Chief Executive Officer — A Definition

What does it mean to be a CEO? The Chief Executive Officer of a company or an organization?

This is not a rhetorical question, as I was asked this very real question the other day by a client who has been asked to step into this role by a company’s board of directors following the death of the firm’s CEO. Not an easy task, mind you.

That said, I’ve given the question some serious thought. Here’s what I’ve come up with.

What it means to be a CEO — by David Politis

By the very words that make up the title — Chief Executive Officer – I believe that a CEO is the ultimate executive officer within an organization and the executive to whom all other executives, officers and employees ultimately report to.

Under the guidance and direction of the board of directors, the CEO is the person who sets the overall goals and objectives for the company, as well as the strategies necessary to accomplish such goals and objectives.

In my opinion, the CEO is the person ultimately responsible for coalescing each of the disparate programs, ideas, campaigns and opportunities within an organization into a cohesive plan of attack, as well as the person responsible for marshaling the personnel and resources necessary to successfully win the company’s battles and wars.

That said, the CEO is typically NOT the person responsible for actually fighting/winning such battles and wars (not that a CEO is incapable of waging war himself/herself). Rather, the best CEOs find the best people possible — generals, captains, lieutenants, sergeants and privates – that can carry the day.Moving away from the metaphorical, the CEO is typically the face of an organization. If necessary, he/she is generally the person who leads the way if/when it comes time to approach outside investors and/or strategic partners.

Typically, the CEO is also the main company executive that interfaces with journalists, and if they exist within a particular industry, the industry analysts too.

The CEO is also the person who provides the dreams/visions for a company and what that company can/should/will accomplish and helps all within an organization to also see its possibilities and helps them to drive forward, ever forward towards such goals.

In this regard, consider Christopher Columbus.

He dreamed of creating a new trade route to the Far East by sailing west, an outlandish idea to most at the time, an idea that was only going to be possible IF the world was round.

Of course, Columbus miscalculated the actual circumference of the globe, and he did not anticipate the Americas being in between Europe and the Far East. Nevertheless, he was successful (eventually) in receiving the support of Queen Isabella, and Columbus gained his three ships, manned with the best possible sailors available for him and stocked with all the supplies necessary for such a voyage, and he put sail for the Far East.

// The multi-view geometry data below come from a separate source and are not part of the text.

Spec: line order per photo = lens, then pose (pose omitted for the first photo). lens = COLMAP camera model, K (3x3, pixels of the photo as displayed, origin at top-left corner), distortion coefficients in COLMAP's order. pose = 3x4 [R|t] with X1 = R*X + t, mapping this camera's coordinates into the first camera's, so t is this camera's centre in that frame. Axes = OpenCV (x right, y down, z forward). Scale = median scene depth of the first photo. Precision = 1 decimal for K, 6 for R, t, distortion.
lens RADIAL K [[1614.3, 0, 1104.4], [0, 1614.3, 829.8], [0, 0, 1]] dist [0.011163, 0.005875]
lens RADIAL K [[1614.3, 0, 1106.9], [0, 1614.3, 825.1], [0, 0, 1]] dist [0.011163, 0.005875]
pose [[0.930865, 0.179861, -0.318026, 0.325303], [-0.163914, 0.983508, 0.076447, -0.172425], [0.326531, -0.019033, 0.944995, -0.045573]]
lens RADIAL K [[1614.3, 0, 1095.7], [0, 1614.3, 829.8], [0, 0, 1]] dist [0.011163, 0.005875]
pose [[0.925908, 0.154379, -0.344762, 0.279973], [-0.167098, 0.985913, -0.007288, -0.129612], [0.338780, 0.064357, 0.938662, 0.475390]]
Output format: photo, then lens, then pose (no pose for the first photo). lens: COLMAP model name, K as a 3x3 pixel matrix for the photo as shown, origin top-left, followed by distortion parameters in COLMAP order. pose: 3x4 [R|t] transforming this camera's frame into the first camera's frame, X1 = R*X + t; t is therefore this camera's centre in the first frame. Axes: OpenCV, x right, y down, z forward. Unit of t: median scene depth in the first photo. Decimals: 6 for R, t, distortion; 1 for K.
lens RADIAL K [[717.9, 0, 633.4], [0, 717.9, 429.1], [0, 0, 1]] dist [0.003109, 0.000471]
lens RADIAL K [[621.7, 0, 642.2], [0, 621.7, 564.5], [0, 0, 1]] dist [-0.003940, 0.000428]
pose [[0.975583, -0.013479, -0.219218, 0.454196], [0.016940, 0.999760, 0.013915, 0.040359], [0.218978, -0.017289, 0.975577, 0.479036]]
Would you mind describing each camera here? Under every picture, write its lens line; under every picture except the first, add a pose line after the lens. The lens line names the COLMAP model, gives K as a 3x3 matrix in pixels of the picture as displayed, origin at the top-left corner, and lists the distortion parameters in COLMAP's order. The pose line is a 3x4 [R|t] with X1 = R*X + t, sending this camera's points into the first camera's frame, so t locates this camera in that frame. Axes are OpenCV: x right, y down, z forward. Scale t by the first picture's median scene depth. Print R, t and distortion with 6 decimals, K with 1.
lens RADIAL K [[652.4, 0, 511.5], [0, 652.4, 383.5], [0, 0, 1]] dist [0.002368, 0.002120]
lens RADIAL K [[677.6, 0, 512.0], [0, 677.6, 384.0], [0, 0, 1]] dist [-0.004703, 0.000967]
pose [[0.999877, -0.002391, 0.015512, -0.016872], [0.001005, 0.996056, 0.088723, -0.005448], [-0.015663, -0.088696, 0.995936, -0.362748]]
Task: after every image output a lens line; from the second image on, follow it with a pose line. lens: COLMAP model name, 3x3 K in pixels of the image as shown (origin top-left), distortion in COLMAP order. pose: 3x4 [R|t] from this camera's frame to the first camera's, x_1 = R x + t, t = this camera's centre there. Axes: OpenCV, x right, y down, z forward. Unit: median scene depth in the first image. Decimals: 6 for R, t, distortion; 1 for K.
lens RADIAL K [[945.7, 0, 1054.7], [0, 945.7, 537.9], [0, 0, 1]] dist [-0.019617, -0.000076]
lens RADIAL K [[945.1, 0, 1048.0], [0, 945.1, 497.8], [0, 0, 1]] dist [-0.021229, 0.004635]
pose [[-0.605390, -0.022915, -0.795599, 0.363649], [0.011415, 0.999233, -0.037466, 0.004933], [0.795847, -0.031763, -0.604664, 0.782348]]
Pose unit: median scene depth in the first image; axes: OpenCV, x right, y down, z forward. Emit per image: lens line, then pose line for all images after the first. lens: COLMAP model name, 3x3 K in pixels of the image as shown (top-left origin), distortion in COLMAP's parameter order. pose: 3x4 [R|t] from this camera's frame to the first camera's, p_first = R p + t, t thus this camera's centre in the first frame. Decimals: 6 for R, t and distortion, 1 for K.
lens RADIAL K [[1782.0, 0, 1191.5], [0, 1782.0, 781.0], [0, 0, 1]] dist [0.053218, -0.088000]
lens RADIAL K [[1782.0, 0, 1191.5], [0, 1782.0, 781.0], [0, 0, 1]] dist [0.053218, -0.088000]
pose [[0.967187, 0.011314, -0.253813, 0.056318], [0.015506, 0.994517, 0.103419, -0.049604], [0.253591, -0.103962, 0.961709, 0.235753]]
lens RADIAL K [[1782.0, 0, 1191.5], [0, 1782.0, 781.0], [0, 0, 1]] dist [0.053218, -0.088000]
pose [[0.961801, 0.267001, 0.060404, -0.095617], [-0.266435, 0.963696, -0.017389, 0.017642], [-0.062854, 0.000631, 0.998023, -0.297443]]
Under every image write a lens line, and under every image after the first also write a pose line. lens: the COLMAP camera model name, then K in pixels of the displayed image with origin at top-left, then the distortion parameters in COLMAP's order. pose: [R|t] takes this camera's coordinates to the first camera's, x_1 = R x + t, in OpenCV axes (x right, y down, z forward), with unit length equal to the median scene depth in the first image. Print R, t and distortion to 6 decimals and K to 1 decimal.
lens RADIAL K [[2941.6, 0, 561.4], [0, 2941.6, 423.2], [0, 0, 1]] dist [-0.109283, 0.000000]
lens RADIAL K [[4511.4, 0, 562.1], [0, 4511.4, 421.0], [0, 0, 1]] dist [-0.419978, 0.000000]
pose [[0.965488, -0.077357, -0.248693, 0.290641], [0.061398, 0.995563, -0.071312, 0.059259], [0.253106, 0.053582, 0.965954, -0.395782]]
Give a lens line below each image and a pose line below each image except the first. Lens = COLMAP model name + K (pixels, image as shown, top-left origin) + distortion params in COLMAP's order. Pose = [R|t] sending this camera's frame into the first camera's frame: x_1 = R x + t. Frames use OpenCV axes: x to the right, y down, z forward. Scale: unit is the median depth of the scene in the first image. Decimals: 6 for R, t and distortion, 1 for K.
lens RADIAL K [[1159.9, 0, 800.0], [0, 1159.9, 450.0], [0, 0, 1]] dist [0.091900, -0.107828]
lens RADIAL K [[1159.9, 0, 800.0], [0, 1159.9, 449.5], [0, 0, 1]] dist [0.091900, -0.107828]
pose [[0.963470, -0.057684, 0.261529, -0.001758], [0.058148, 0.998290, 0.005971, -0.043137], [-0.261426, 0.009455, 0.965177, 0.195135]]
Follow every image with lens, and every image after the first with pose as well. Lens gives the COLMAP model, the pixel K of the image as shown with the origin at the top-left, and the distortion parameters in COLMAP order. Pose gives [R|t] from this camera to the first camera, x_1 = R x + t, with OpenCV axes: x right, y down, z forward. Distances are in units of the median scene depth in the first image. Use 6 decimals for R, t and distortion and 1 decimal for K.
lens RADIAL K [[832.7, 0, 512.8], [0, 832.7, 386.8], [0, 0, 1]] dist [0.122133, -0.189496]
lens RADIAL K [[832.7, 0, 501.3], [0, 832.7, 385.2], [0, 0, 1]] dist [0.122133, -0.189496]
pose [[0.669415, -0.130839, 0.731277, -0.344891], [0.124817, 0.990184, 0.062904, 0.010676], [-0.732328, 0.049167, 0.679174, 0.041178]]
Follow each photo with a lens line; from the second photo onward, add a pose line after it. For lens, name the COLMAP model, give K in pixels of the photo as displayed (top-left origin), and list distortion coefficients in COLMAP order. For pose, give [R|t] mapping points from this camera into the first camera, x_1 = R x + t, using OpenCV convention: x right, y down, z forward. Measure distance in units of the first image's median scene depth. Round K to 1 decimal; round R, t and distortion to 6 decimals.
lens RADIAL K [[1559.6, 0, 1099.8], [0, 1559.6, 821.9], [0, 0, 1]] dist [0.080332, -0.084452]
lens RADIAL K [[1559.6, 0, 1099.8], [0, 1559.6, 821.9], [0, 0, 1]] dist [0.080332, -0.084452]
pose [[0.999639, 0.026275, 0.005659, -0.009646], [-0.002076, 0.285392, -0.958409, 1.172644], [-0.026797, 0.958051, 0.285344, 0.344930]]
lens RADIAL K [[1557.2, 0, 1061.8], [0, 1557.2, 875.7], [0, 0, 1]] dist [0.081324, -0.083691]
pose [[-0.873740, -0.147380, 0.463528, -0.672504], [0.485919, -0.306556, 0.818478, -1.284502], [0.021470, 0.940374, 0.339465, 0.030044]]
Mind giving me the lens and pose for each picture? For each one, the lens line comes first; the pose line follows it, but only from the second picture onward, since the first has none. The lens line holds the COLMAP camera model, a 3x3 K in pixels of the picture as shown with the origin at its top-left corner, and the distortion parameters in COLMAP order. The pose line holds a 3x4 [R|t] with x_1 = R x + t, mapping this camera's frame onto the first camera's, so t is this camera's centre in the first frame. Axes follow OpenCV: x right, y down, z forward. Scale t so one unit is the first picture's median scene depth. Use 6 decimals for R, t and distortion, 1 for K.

Naturally, he did not run up the sails, cook the food, keep the ships in shape, nor do I suspect he often took the wheel or turned the ship’s rudder. But he did have ultimate control of the Santa Maria and its sister ships, the Nina and the Pinta. He also had learned to navigate by the stars, and as I understand it, it was he who charted their westward course.

In this regard, Columbus was the CEO of the exploration. He set the vision, he assembled the crews and defined the overall tasks, he mapped the course they should take, and he oversaw everything that occurred during the voyage.

Did he micromanage every single, little detail? I don’t know. I hope not.

In fact, after defining the overall goals and objectives for the journey, I hope that Columbus looked to the other distinctive leaders on each of the three ships for their input, counsel and guidance. And if he did so, I hope that he then relied heavily on each of these sub-leaders under his command to actually carry out and direct the various tasks.

But at the end of the day, although he did not find the shorter trade route to the Far East he anticipated, he did in fact have a successful voyage, a voyage that discovered a New World full of possibilities for a grateful Queen and all of Europe.

To me, this is what a CEO is — the person, that executive who says, “We’re going to find a new trade route to the Far East” and then sets about with every bit of his/her power to turn that dream into reality.

That is my definition of a Chief Executive Officer.